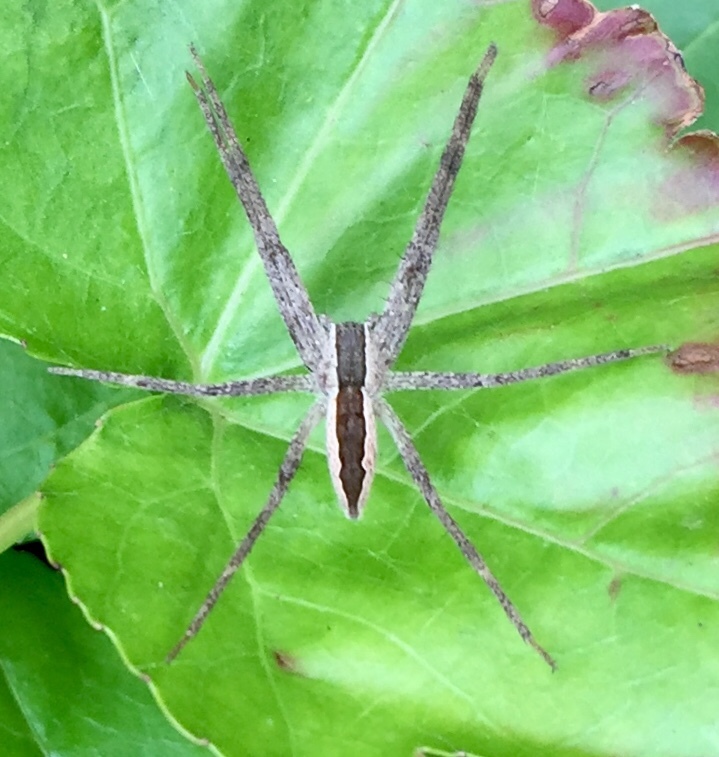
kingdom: Animalia
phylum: Arthropoda
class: Arachnida
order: Araneae
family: Pisauridae
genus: Pisaurina
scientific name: Pisaurina mira
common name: American nursery web spider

TASK PROMPT = Set down, word for word, every line that accompanies the records above, leaving out the pictures themselves.

COMPLETE OUTPUT =
kingdom: Animalia
phylum: Arthropoda
class: Arachnida
order: Araneae
family: Pisauridae
genus: Pisaurina
scientific name: Pisaurina mira
common name: American nursery web spider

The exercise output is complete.